The barriers to women in science, technology, engineering, and mathematics (STEM) fields in the US, in particular, are many. Hooded: A Black Girl’s Guide to the PhD by Trinidad-born engineer Dr Malika Grayson asks the question, “How do you survive graduate school when you're the only Black woman in a predominantly white space?”
The book explores the unexamined experiences of black women in higher education. From racism, navigating feelings of self-doubt, to confronting microaggressions, black women face an uphill battle as they earn advanced degrees in majority white institutions and departments. Having a voice means facing retaliation or dismissal, while staying silent becomes a heavy burden all its own.
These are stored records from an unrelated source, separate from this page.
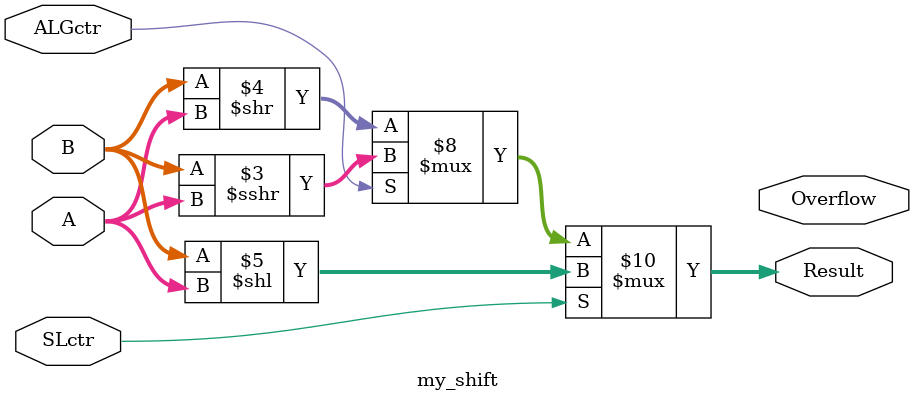
<source format=v>
`timescale 1ns / 1ps
/*
 *=============================================================================
 *    Filename:my_shift.v
 *
 *     Version: 1.0
 *  Created on: July 15, 2016
 *    
 *      Author: corvo
 *=============================================================================
 */
 
module my_shift(
    Result,
    Overflow,
    A, 
    B, 
    SLctr,
    ALGctr
    );
    output[31:0] Result;
    output Overflow;

    reg[31:0] Result;

    input[31:0] A, B;
    input SLctr, ALGctr;

    always @* begin
        if (!SLctr) begin
            if (ALGctr) begin
                Result <= B >>> A;
            end else
                Result <= B >> A;
        end else
            Result <= B << A;
    end
    

endmodule

</source>
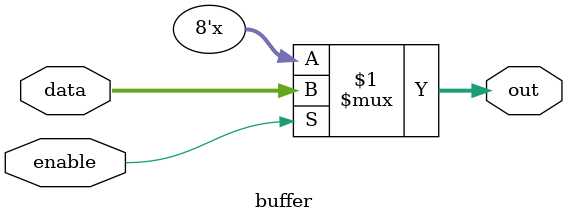
<source format=v>


module 	buffer(data, enable, out);
input	[7:0]	data;
input		enable;
output	[7:0] 	out;

wire	[7:0] 	out;

assign	#1 out = (enable) ? data : 8'bz;

endmodule 
// instanciar buffer


</source>
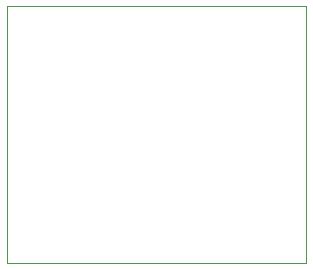
<source format=gm1>
G04*
G04 #@! TF.GenerationSoftware,Altium Limited,Altium Designer,22.1.2 (22)*
G04*
G04 Layer_Color=16711935*
%FSLAX25Y25*%
%MOIN*%
G70*
G04*
G04 #@! TF.SameCoordinates,7045D635-A460-453C-9C4B-A6245008308B*
G04*
G04*
G04 #@! TF.FilePolarity,Positive*
G04*
G01*
G75*
%ADD28C,0.00000*%
D28*
X6000Y7500D02*
X105500D01*
Y93000D01*
X6000D02*
X105500D01*
X6000Y7500D02*
Y93000D01*
M02*

</source>
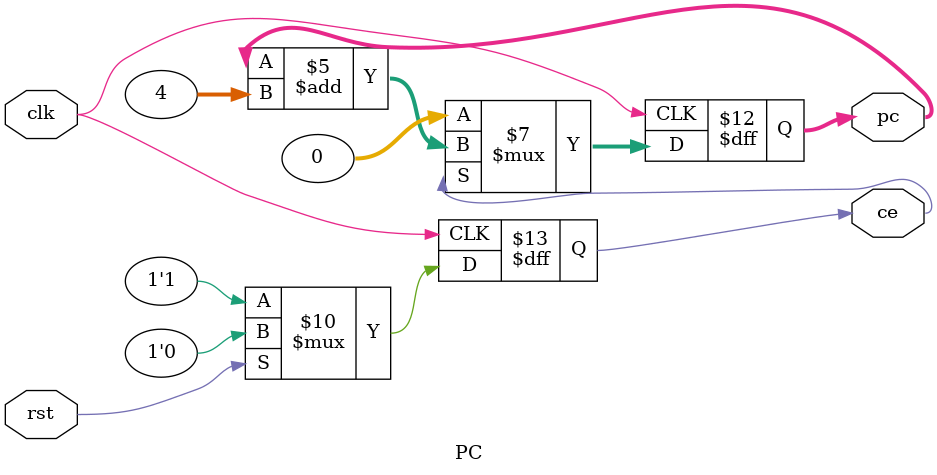
<source format=v>
`timescale 1ns / 1ps


module PC(
    input wire rst,
    input wire clk,
    output reg[31:0] pc,
    output reg ce
    );

    always@(posedge clk)begin
        if(rst==1) begin
            ce<=0;
        end else begin
            ce<=1;
        end
    end 

    always@(posedge clk)begin
        if(ce==0)begin
            pc<=0;
        end else begin 
            pc<=pc+32'd4;
        end
    end

endmodule

</source>
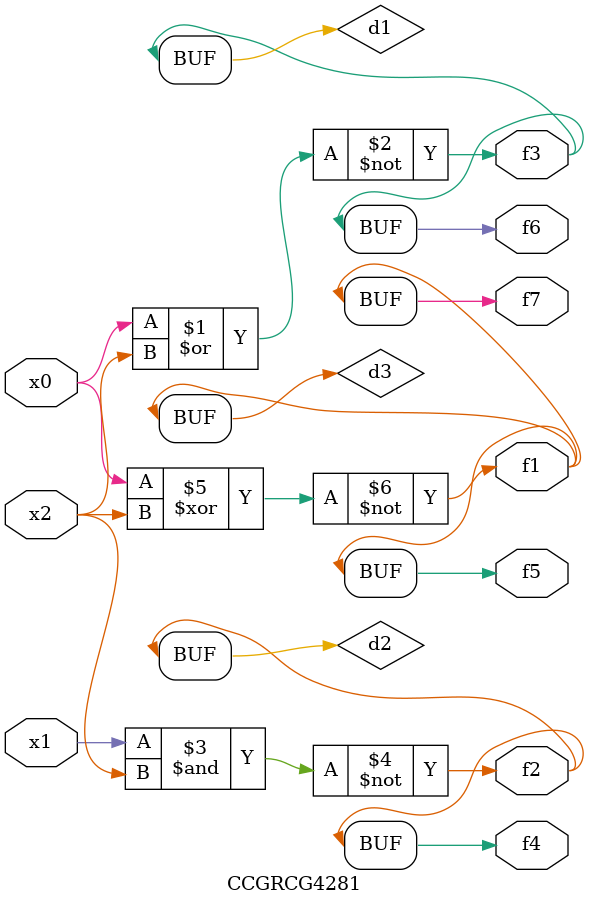
<source format=v>
module CCGRCG4281(
	input x0, x1, x2,
	output f1, f2, f3, f4, f5, f6, f7
);

	wire d1, d2, d3;

	nor (d1, x0, x2);
	nand (d2, x1, x2);
	xnor (d3, x0, x2);
	assign f1 = d3;
	assign f2 = d2;
	assign f3 = d1;
	assign f4 = d2;
	assign f5 = d3;
	assign f6 = d1;
	assign f7 = d3;
endmodule

</source>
In Hooded, Grayson offers an account of surviving and thriving as a doctoral candidate in STEM. Grayson, who currently resides in Virginia, left Trinidad at age 19 to attend Adelphi University where she got her undergraduate degree in physics. She then pursued her PhD studies at Cornell University where in 2016, she earned her PhD in mechanical engineering with a minor in environmental engineering. She was the second black woman in Cornell’s history to receive her PhD in that subject.
Grayson has been the recipient of many awards, including the Zellman Warhaft Commitment to Diversity Award, National Society of Black Engineers – Mike Shin Award for Distinguished Member of the Year, Adelphi University’s Top 10 Alumni Under 10 and BEYA STEM’s Modern Day Technology Leader. Her work in STEM led to her being named one of TT’s 40 Under 40 Youth Influencers by the country’s then Ministry of Youth and Sports Affairs.
She was also involved with the community while at Cornell, which led to her receiving the Hometown Hero Award. In a 2016 interview, Grayson told Newsday that the National Society of Black Engineers (NSBE) was an integral part of her growth at the university. Another programme which was a source of inspiration was the Diversity Programmes in Engineering (DPE), an office that works within the College of Engineering meant to promote diversity among faculty and students.
Grayson also founded Females of Culture United for Success (Focus) as an advocacy group for women of all cultures “to remove the ethnic barriers while creating awareness about diversity on campus. As an organisation, we hosted seminars that dealt with many topics including preparing women for success, stereotyping in the media, and women’s health.”
Speaking at the Women of Colour Conference addressing “Graduate Women of Colour in STEM” in 2015, Grayson stressed the importance of building a network, both with peers and professionals in the field.
“I also stressed that stepping out of your comfort zone and taking advantages of the opportunities that present themselves are beneficial to your overall confidence and growth. Being a double minority (black women) in STEM, women often suffer with imposter syndrome. Many feel alone and inadequate in situations like this when in actuality there are a number of students who feel this way. The attendees were reminded that they are at the level they are at by their own merit.”
Written for all those who have never seen themselves represented in their chosen career, Hooded provides practical survival strategies, mental health tips, and ideas for creating community and leaving a lasting legacy.
“With this essential resource, you won't feel quite as alone — and you might even become your own, unexpected hero.”
Hooded: A Black Girl’s Guide to the PhD is available on Amazon.